Local labour market conditions meanwhile improved as firms looked to expand capacity to meet rising demand, with the survey showing the first universal increase in employment for more than three years. However, with the recovery came a further rise in price pressures, as two-thirds of the monitored regions saw record inflation in average charges for goods and services.
The PMI Business Activity Index is the first fact-based indicator of regional economic health published each month, tracking the monthly change in the output of goods and services across the private sector. A reading above 50 signals growth, and the further above the 50 level the faster the expansion signalled.
The North West topped the regional growth rankings in May, registering an all-time-high Business Activity Index of 66.4, narrowly ahead of the West Midlands and Wales in joint-second place (both 65.5). Rates of expansion accelerated in nine out of the 12 monitored areas. Northern Ireland* (58.7) was at the bottom of the rankings but nevertheless saw output growth accelerate to a 40-month high.
Latest data showed a general rise in inflows of new work at firms across the UK, led by the North West. The region was one of five where the rate of growth reached a record high, the others being the West Midlands (ranked second overall), Wales, (third), Yorkshire & Humber (sixth) and Scotland (eleventh). Northern Ireland continued to trail behind, but nevertheless recorded its steepest rise in new business since January 2018.
May saw a broad-based rise in employment across the UK, the first time this has been the case since March 2018. Job creation was jointly led by the West Midlands and Yorkshire & Humber. Wales and the North East recorded only modest increases in workforce numbers, though in the case of the former it marked the first rise since February 2020.
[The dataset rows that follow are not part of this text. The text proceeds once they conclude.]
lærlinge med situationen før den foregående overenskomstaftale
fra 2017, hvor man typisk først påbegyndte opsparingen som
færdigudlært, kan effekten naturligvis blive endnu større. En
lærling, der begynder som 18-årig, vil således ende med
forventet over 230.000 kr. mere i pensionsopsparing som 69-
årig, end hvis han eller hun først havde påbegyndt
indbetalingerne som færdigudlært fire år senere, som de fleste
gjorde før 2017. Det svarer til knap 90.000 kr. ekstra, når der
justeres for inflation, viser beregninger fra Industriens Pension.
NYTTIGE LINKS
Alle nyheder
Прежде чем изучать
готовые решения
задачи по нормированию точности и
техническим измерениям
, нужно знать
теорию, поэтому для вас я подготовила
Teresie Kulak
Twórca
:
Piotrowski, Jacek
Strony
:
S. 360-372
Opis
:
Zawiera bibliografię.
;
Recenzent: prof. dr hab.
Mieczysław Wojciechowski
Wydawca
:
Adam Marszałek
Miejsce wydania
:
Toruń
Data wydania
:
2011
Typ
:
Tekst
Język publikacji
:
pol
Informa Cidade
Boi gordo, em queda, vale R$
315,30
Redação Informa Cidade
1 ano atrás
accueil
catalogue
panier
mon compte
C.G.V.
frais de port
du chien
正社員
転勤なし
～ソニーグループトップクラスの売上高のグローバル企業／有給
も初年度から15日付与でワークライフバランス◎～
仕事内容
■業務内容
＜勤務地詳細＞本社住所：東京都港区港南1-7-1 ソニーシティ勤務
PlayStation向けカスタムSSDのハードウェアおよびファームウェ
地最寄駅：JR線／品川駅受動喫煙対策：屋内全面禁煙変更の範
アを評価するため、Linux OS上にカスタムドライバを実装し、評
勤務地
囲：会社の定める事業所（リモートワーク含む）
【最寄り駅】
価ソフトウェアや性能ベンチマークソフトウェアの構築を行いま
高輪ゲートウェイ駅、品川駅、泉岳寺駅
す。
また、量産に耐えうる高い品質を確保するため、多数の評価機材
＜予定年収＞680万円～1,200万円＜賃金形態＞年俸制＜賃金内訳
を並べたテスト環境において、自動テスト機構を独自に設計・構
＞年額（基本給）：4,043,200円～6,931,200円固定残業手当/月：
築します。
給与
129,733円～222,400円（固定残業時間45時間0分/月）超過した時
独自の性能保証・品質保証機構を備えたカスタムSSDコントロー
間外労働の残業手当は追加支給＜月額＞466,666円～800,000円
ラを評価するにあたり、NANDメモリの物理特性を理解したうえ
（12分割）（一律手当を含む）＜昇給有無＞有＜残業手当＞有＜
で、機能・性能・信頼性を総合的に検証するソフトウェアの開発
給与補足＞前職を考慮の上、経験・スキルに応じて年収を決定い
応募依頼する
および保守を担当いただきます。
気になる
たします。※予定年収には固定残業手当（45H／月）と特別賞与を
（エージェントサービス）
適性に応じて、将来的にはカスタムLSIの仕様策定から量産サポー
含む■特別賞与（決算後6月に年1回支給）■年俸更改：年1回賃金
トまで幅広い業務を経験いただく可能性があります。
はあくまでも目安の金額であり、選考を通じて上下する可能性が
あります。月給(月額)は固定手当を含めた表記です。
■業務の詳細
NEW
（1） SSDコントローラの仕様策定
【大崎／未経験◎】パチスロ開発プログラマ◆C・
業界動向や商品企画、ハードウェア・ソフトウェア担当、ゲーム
All 12 regions recorded a rise in backlogs of work in May, up from ten in April and only the third time this has happened in the series history. The North West saw the steepest increase, narrowly ahead of Yorkshire & Humber and the West Midlands. Meanwhile, the North East and London saw only modest rates of growth in outstanding business.
Sharp and accelerated rises in input prices were a general theme across all UK regions in May. Firms in Northern Ireland continued to face the greatest pressure from increased costs, followed by those in the North East and East Midlands respectively. London remained at the foot of the rankings, though even here the rate of input price inflation was among the fastest in the series history.
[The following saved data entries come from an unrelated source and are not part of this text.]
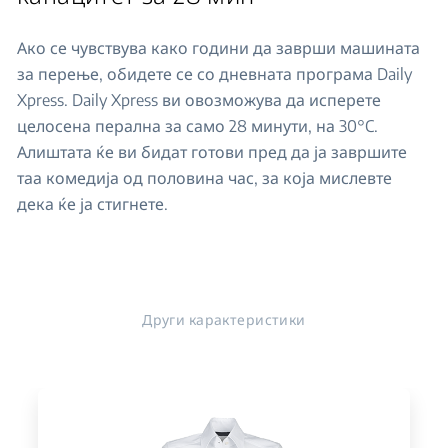
Ако се чувствува како години да заврши машината
за перење, обидете се со дневната програма Daily
Xpress. Daily Xpress ви овозможува да исперете
целосена перална за само 28 минути, на 30°C.
Алиштата ќе ви бидат готови пред да ја завршите
таа комедија од половина час, за која мислевте
дека ќе ја стигнете.
Други карактеристики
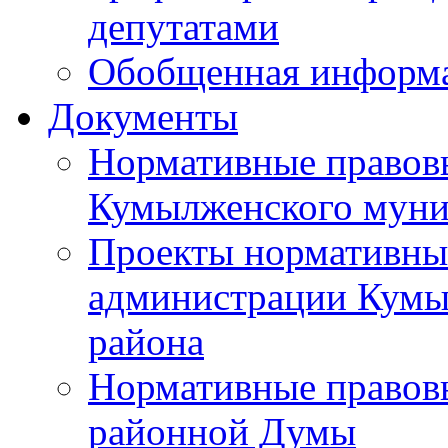
депутатами
Обобщенная информ
Документы
Нормативные правов
Кумылженского муни
Проекты нормативны
администрации Кумы
района
Нормативные правов
районной Думы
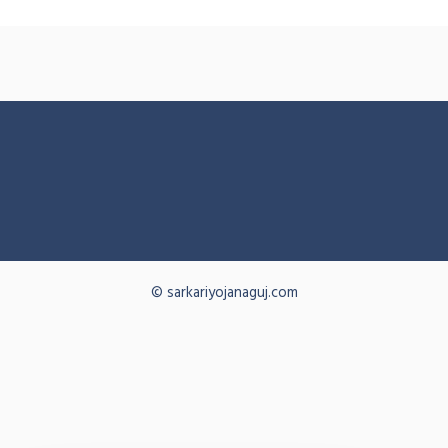
© sarkariyojanaguj.com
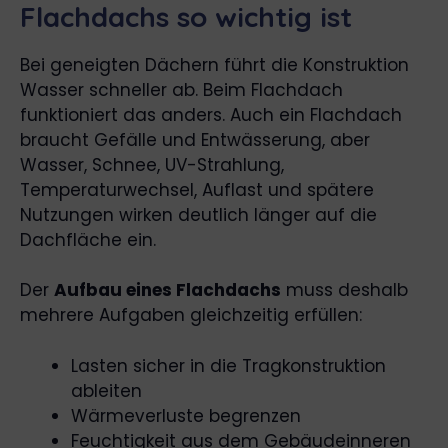
Flachdachs so wichtig ist
Bei geneigten Dächern führt die Konstruktion
Wasser schneller ab. Beim Flachdach
funktioniert das anders. Auch ein Flachdach
braucht Gefälle und Entwässerung, aber
Wasser, Schnee, UV-Strahlung,
Temperaturwechsel, Auflast und spätere
Nutzungen wirken deutlich länger auf die
Dachfläche ein.
Der
Aufbau eines Flachdachs
muss deshalb
mehrere Aufgaben gleichzeitig erfüllen:
Lasten sicher in die Tragkonstruktion
ableiten
Wärmeverluste begrenzen
Feuchtigkeit aus dem Gebäudeinneren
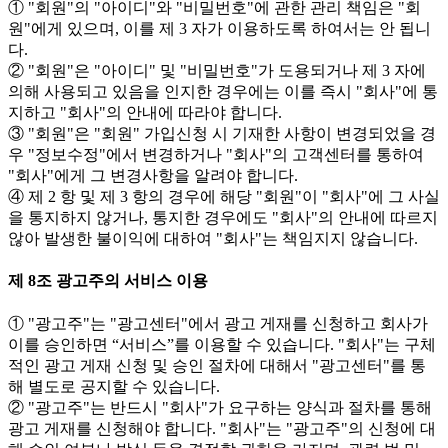
① "회원"의 "아이디"와 "비밀번호"에 관한 관리 책임은 "회
원"에게 있으며, 이를 제 3 자가 이용하도록 하여서는 안 됩니
다.
② "회원"은 "아이디" 및 "비밀번호"가 도용되거나 제 3 자에
의해 사용되고 있음을 인지한 경우에는 이를 즉시 "회사"에 통
지하고 "회사"의 안내에 따라야 합니다.
③ "회원"은 "회원" 가입신청 시 기재한 사항이 변경되었을 경
우 "정보수정"에서 변경하거나 "회사"의 고객센터를 통하여
"회사"에게 그 변경사항을 알려야 합니다.
④ 제 2 항 및 제 3 항의 경우에 해당 "회원"이 "회사"에 그 사실
을 통지하지 않거나, 통지한 경우에도 "회사"의 안내에 따르지
않아 발생한 불이익에 대하여 "회사"는 책임지지 않습니다.
제 8조 광고주의 서비스 이용
① "광고주"는 "광고센터"에서 광고 게재를 신청하고 회사가
이를 승인하면 “서비스”를 이용할 수 있습니다. "회사"는 구체
적인 광고 게재 신청 및 승인 절차에 대해서 "광고센터"를 통
해 별도로 공지할 수 있습니다.
② "광고주"는 반드시 "회사"가 요구하는 양식과 절차를 통해
광고 게재를 신청해야 합니다. "회사"는 "광고주"의 신청에 대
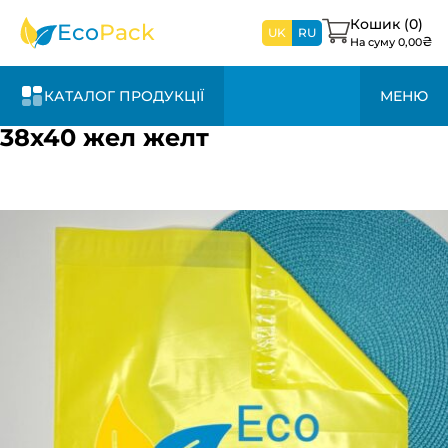
найближчим
часом
Кошик (
0
)
Eco
Pack
UK
RU
₴
На суму
0,00
КАТАЛОГ ПРОДУКЦІЇ
МЕНЮ
38х40 жел желт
The combination of improved demand and surging costs led businesses across all parts of the UK to raise output prices in May. Furthermore, in eight of the 12 monitored regions, the rate of output price inflation was at either a new or joint-record high. This included Northern Ireland, where charges increased at the same
sharp rate as seen in April. London meanwhile saw only a modest rise in output prices.
Expectations towards future activity were strongly positive across all parts of the UK in May. Businesses in the South East were the most upbeat, followed by those in the North West. Optimism did, however, wane in five of the 12 monitored regions. Northern Ireland closed the gap with the rest of the areas, recording the highest business confidence for over three years.
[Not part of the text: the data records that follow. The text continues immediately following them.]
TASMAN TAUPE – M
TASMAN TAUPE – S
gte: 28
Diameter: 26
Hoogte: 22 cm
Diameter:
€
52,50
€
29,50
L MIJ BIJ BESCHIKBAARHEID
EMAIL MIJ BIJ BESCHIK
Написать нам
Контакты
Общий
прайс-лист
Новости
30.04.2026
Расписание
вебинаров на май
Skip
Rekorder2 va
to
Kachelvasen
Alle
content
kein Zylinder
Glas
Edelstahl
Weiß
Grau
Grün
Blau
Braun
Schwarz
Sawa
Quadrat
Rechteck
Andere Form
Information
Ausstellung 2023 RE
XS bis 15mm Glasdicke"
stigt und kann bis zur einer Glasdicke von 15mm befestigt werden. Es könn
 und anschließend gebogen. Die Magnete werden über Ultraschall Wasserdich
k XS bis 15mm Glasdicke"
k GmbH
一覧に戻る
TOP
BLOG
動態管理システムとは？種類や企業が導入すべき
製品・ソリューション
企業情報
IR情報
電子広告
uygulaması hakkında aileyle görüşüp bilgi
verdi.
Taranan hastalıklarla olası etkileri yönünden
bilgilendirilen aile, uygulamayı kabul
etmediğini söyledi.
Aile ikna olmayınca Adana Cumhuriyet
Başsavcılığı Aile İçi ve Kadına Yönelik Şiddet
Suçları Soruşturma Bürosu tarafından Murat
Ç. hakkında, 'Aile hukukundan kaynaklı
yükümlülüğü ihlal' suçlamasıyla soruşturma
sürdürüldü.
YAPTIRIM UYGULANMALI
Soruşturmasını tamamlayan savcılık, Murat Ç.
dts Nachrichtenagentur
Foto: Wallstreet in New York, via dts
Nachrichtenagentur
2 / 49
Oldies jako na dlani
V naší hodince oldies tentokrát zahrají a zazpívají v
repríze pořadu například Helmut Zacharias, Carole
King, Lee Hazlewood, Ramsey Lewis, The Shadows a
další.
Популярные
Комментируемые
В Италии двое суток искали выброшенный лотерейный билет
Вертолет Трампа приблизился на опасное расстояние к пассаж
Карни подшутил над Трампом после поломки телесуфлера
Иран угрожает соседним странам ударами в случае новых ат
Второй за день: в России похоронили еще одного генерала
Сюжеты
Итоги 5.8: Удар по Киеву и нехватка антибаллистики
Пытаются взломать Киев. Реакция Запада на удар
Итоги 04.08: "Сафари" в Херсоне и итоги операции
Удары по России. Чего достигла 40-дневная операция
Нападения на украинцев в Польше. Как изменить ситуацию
*Northern Ireland coverage includes construction and retail. For all other areas, coverage is confined to manufacturing and services.
Sebastian Burnside, NatWest Chief Economist, commented: “May's regional PMI surveys produced another set of eye-catching results, showing business activity rising sharply across every part of the UK, and in many cases at record rates.
"We also saw some convergence between the regional performances in terms of activity and business confidence with COVID-19 restrictions having eased across England, Scotland, Wales and Northern Ireland in May.
"It’s encouraging to see local labour markets now in recovery in all corners of the UK, with businesses encouraged by the improvement in demand and remaining confident of a bright outlook for the coming year.
“Rising price pressures remained a prominent feature of the survey data, however. In every region, we’ve seen an increased number of businesses reporting a rise in costs, which in the majority of cases has fed through to record rises in charges for goods and services.”